● What is needed:
From the NFL streaming passage, extract everything from "Spikes Aren’t Just" down to "alternatively distribute content.", word for word.
═══ Selected text ═══
Fans Stream for their NFL Team
NFL viewing varies significantly by geography. With apologies to Green Bay, their NFC North rival Minneapolis– Saint Paul is Titletown in Q3 as the top NFL streaming metro. Minnesota Vikings fans streamed 43% more NFL than expected when normalized based on overall streaming viewing. Denver, Dallas–Fort Worth, Philadelphia, and Cleveland rounded out the top five metro areas ranging from 33% down to 16% more than expected NFL streaming consumption. In contrast, Houston had the least engaged NFL fanbase on streaming, as Texans fans streamed 11% less than expected, followed by Atlanta at 8% below expected. Surprisingly, the San Francisco Bay Area, New York City, and Los Angeles metros rounded out the bottom five NFL streaming markets in Q3. All three regions under-index for NFL streaming viewership, despite each of these areas boasting two NFL franchises.
Spikes Aren’t Just for Touchdowns
NFL streaming viewership is important to the NFL as fans transition to another medium, but NFL streaming is also an important aspect that drives the growth of streaming overall. NFL viewing aligned with the largest Q3 spike in peak concurrent streaming, when the most viewers tune in all at once. This happened on Sunday, September 29th with millions tuned in at 4:05pm EST as 8 NFL games wrapped up and another 4 started, for a total of 12 overlapping games.
Success on Social
It is key for content providers to understand which social platforms they should leverage to best engage their audiences. When done right, social media is used to promote content, engage fans, or alternatively distribute content.
Which NFL Teams are Winning?
═══ Data extract ═══
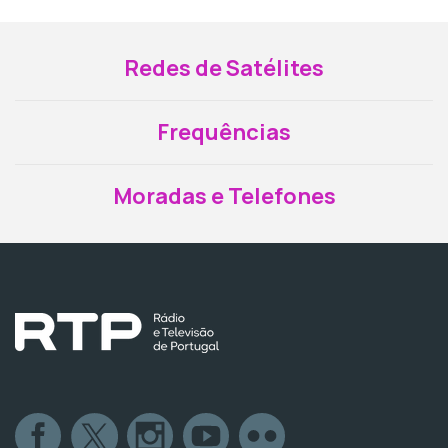
Redes de Satélites
Frequências
Moradas e Telefones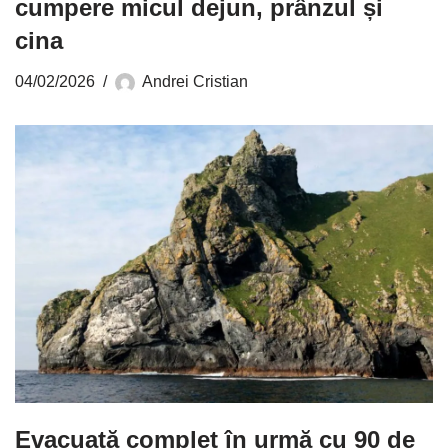
cumpere micul dejun, prânzul și
cina
04/02/2026
Andrei Cristian
Evacuată complet în urmă cu 90 de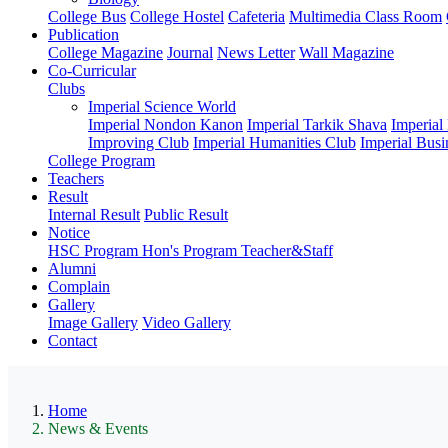
College Bus
College Hostel
Cafeteria
Multimedia Class Room
Publication
College Magazine
Journal
News Letter
Wall Magazine
Co-Curricular
Clubs
Imperial Science World
Imperial Nondon Kanon
Imperial Tarkik Shava
Imperial
Improving Club
Imperial Humanities Club
Imperial Busi
College Program
Teachers
Result
Internal Result
Public Result
Notice
HSC Program
Hon's Program
Teacher&Staff
Alumni
Complain
Gallery
Image Gallery
Video Gallery
Contact
Home
News & Events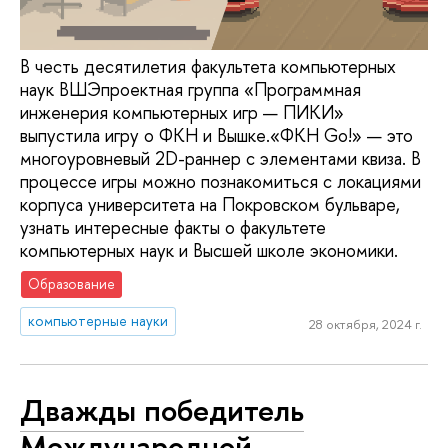
В честь десятилетия факультета компьютерных
наук ВШЭпроектная группа «Программная
инженерия компьютерных игр — ПИКИ»
выпустила игру о ФКН и Вышке.«ФКН Go!» — это
многоуровневый 2D-раннер с элементами квиза. В
процессе игры можно познакомиться с локациями
корпуса университета на Покровском бульваре,
узнать интересные факты о факультете
компьютерных наук и Высшей школе экономики.
Образование
компьютерные науки
28 октября, 2024 г.
Дважды победитель
Международной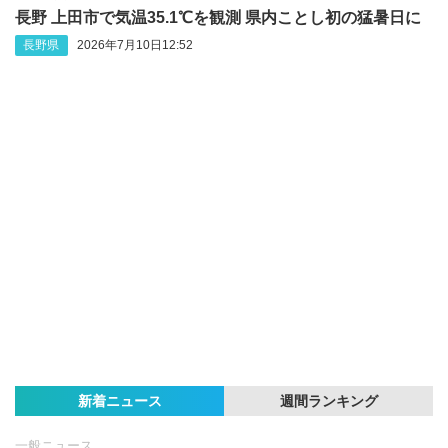
長野 上田市で気温35.1℃を観測 県内ことし初の猛暑日に
長野県
2026年7月10日12:52
新着ニュース
週間ランキング
一般ニュース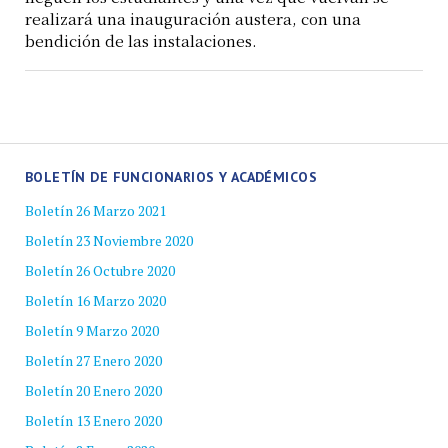
realizará una inauguración austera, con una
bendición de las instalaciones.
BOLETÍN DE FUNCIONARIOS Y ACADÉMICOS
Boletín 26 Marzo 2021
Boletín 23 Noviembre 2020
Boletín 26 Octubre 2020
Boletín 16 Marzo 2020
Boletín 9 Marzo 2020
Boletín 27 Enero 2020
Boletín 20 Enero 2020
Boletín 13 Enero 2020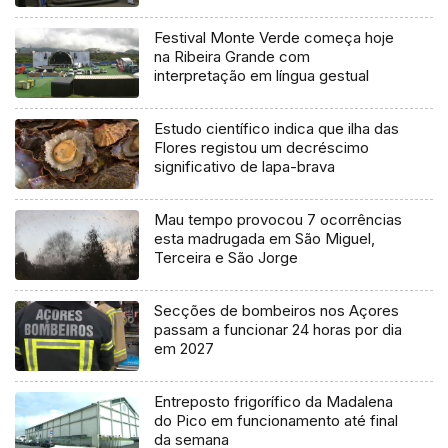
Festival Monte Verde começa hoje
na Ribeira Grande com
interpretação em língua gestual
Estudo científico indica que ilha das
Flores registou um decréscimo
significativo de lapa-brava
Mau tempo provocou 7 ocorrências
esta madrugada em São Miguel,
Terceira e São Jorge
Secções de bombeiros nos Açores
passam a funcionar 24 horas por dia
em 2027
Entreposto frigorífico da Madalena
do Pico em funcionamento até final
da semana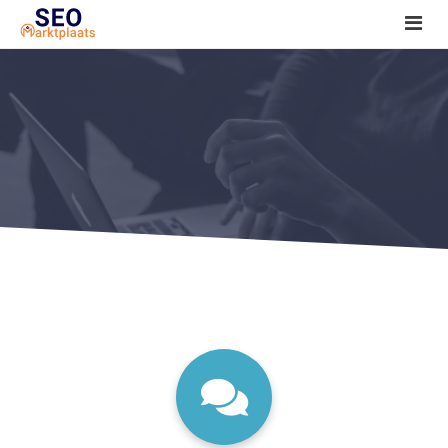
SEO tools reviews
Marketeer bij jou in de buurt?
Offerte
1. Seo voor beginners +
2. Onderzoeken +
3. Aan de slag! +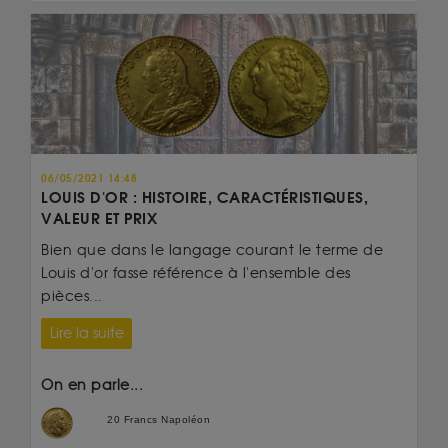
06/05/2021 14:48
LOUIS D'OR : HISTOIRE, CARACTÉRISTIQUES,
VALEUR ET PRIX
Bien que dans le langage courant le terme de
Louis d'or fasse référence à l'ensemble des
pièces...
Lire la suite
On en parle...
20 Francs Napoléon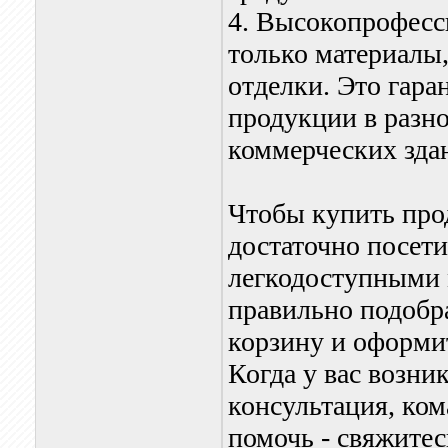
4. Высокопрофесс
только материалы
отделки. Это гара
продукции в разно
коммерческих зда
Чтобы купить про
достаточно посети
легкодоступными 
правильно подобра
корзину и оформит
Когда у вас возн
консультация, ком
помочь - свяжитес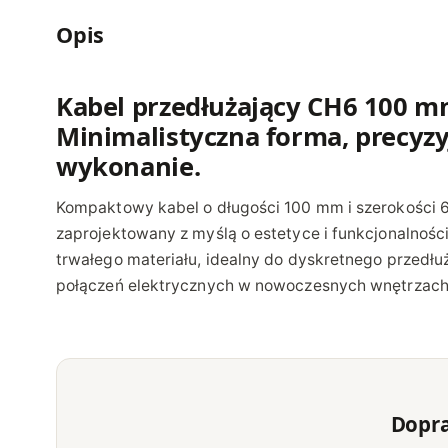
Opis
Kabel przedłużający CH6 100 m
Minimalistyczna forma, precyz
wykonanie.
Kompaktowy kabel o długości 100 mm i szerokości 
zaprojektowany z myślą o estetyce i funkcjonalnośc
trwałego materiału, idealny do dyskretnego przedłu
połączeń elektrycznych w nowoczesnych wnętrzach
Dopr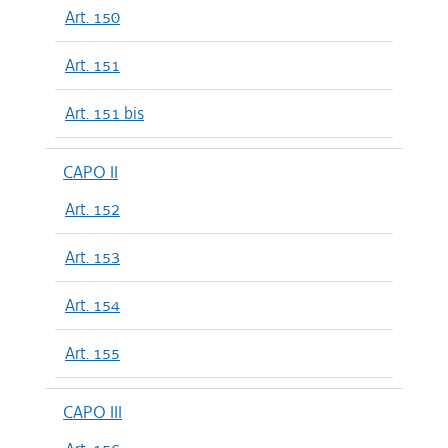
Art. 150
Art. 151
Art. 151 bis
CAPO II
Art. 152
Art. 153
Art. 154
Art. 155
CAPO III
═══
● Result:
Spikes Aren’t Just for Touchdowns
NFL streaming viewership is important to the NFL as fans transition to another medium, but NFL streaming is also an important aspect that drives the growth of streaming overall. NFL viewing aligned with the largest Q3 spike in peak concurrent streaming, when the most viewers tune in all at once. This happened on Sunday, September 29th with millions tuned in at 4:05pm EST as 8 NFL games wrapped up and another 4 started, for a total of 12 overlapping games.
Success on Social
It is key for content providers to understand which social platforms they should leverage to best engage their audiences. When done right, social media is used to promote content, engage fans, or alternatively distribute content.